━━━ Records shown ━━━

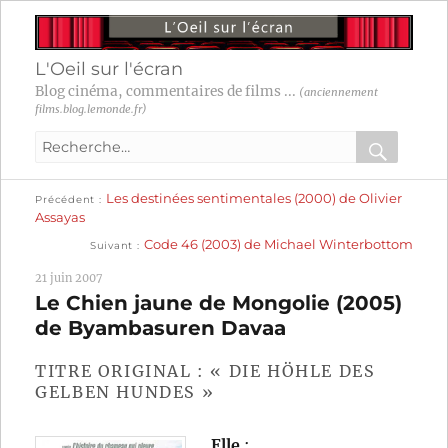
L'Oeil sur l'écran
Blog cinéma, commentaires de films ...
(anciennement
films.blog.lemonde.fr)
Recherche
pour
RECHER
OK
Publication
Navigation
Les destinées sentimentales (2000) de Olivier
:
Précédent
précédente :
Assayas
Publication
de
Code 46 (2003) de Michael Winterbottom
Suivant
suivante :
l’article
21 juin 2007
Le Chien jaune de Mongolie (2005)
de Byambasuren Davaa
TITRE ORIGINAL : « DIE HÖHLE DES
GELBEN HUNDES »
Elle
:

━━━
━━━ Records shown ━━━

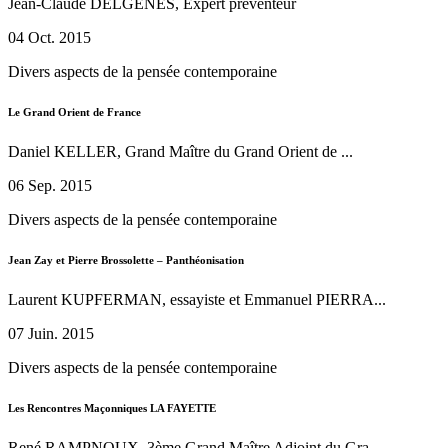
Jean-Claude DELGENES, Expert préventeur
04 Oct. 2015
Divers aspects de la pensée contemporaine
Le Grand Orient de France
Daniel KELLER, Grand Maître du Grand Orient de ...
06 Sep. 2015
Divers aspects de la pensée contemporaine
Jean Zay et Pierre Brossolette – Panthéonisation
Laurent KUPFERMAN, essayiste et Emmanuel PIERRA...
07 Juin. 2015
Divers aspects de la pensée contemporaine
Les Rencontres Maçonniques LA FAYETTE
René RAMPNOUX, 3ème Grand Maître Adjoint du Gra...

━━━
━━━ Records shown ━━━

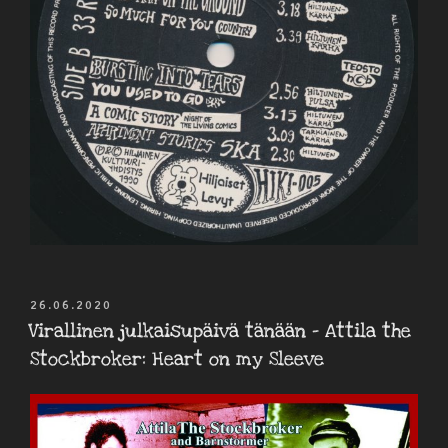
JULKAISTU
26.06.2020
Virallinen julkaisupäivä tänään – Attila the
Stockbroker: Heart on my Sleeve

━━━

_Instructions for the task_:
Taking the entries above, print exactly the lines starting at the line with "Le Grand Orient de France" and ending at the line with "René RAMPNOUX, 3ème", both included.

_Response to the task_:
Le Grand Orient de France
Daniel KELLER, Grand Maître du Grand Orient de ...
06 Sep. 2015
Divers aspects de la pensée contemporaine
Jean Zay et Pierre Brossolette – Panthéonisation
Laurent KUPFERMAN, essayiste et Emmanuel PIERRA...
07 Juin. 2015
Divers aspects de la pensée contemporaine
Les Rencontres Maçonniques LA FAYETTE
René RAMPNOUX, 3ème Grand Maître Adjoint du Gra...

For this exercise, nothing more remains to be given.